Tuesday, September 20, 2011

Next Steps for Health Information Exchange in Massachusetts

Health Information Exchange (HIE) is challenging.   As I've written about previously, several state HIEs have failed or are failing.

There are Federal HIE goals,  State Medicaid goals, private sector goals, and many varied sources of funding.   Each stakeholder has their own self interest.

The Harvard Program for Health Care Negotiation and Conflict Resolution teaches about the "Walk in Woods", moving from self interest, to enlarged interests, to enlightened interests, to aligned interests.

On September 19, the HIT Council and the HIT/HIE Advisory Committee of Massachusetts stakeholders took such a walk to review a straw man plan that aligns all the interests and optimizes available budgets.

Here's the idea.

There's an ONC-approved State Health Information Exchange plan.   There's a State Medicaid plan.   There are many existing regional health information exchanges in Massachusetts.

We created a Venn diagram of all these projects and identified their points of intersection.

Then, we developed objective criteria for what could be done now, what needs minor policy/technical work and what needs substantial additional work.
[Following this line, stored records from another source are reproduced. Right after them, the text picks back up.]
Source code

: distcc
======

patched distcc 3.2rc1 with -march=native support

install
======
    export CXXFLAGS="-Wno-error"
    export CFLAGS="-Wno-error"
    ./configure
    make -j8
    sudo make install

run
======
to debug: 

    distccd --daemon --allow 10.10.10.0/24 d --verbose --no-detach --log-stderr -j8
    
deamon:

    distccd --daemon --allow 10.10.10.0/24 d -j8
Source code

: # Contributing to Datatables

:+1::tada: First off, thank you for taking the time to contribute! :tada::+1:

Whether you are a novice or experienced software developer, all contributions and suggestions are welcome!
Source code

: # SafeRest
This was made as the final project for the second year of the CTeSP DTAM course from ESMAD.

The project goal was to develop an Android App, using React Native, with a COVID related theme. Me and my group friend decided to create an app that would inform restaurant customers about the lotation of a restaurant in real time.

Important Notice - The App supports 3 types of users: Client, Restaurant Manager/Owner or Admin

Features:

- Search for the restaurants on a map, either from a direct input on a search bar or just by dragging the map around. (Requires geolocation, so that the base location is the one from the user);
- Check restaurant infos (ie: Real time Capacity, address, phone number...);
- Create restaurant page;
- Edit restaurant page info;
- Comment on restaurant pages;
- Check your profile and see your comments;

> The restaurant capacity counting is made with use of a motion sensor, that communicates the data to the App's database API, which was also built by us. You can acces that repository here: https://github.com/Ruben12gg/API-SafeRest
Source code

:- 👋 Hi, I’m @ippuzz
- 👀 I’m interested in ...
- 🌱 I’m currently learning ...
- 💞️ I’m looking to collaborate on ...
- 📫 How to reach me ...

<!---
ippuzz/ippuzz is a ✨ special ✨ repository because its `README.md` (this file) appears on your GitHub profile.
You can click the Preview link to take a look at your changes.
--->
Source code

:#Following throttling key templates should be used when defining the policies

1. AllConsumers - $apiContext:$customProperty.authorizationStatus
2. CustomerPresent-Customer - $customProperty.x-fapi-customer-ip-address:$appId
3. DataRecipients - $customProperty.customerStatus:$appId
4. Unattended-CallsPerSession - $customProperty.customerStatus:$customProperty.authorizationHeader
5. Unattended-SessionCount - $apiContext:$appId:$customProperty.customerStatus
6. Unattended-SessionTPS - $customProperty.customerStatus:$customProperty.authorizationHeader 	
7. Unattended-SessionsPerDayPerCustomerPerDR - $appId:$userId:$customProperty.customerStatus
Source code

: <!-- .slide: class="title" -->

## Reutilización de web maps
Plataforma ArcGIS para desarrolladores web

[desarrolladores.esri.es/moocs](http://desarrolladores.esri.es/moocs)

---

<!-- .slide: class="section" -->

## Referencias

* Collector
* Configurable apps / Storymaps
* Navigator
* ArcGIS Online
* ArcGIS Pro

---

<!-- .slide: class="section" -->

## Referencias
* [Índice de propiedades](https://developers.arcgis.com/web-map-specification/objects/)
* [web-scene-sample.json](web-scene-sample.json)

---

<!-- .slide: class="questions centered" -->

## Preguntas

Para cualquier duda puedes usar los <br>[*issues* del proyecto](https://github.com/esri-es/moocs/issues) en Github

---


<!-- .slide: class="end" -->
The end result was a phased plan making 2012 the year of connectivity to support push transactions, 2013 the year of databases to support analytics/population health and 2014 the year of the pull transaction.

We then worked on reconciling sources of funds.

There are two state programs with substantial federal matching grants - the Medicaid Management Information System (MMIS) and HITECH funds for State Medicaid Health Plans.    Every dollar from state resources that is invested in these programs yields $10 of spending.   A very wise use of state funds would be to leverage every dollar using federal matching programs.   Since 100% of hospitals in Massachusetts receive Medicaid funds,  Federal matching programs for Medicaid improvements are ideal for building the "information highway" to connect stakeholders as well as for state public health gateways to receive syndromic surveillance, reportable lab, and immunization data required by meaningful use.

However, what if we build the highway, but no one uses it?   It's important to connect EHRs by overcoming technical and resource barriers.   Our workgroups will devise a plan to create a grant or procurement program that leverages ONC HIE funds to  accelerate EHR to HIE connectivity.

With senders, receivers, and a pipe connecting the stakeholders, we have a clear HIE plan.

With aligned federal, state and private resources, we can define the timelines and we've developed Gantt charts for all our FY12 projects.

To guide the projects, we'll have 3 "functionality" workgroups
Finance and Sustainability Workgroup,
Technology and Implementation Workgroup
Legal & Policy Workgroup

and 2 "engagement" workgroups
Provider engagement & Adoption Workgroup
Consumer and Public Engagement Workgroup

With clear goals that align the interests of all parties, a budget that optimizes every source of funds, and a multi-stakeholder Advisory Committee with community-wide participation in workgroups, we have the foundation to move forward.

As we proceed with a sense of urgency, our rallying cry to all stakeholders is "focus on making the HIE happen, not on the impediments and barriers that we'll encounter along the way."

I look forward to the work ahead and numerous go lives in FY12.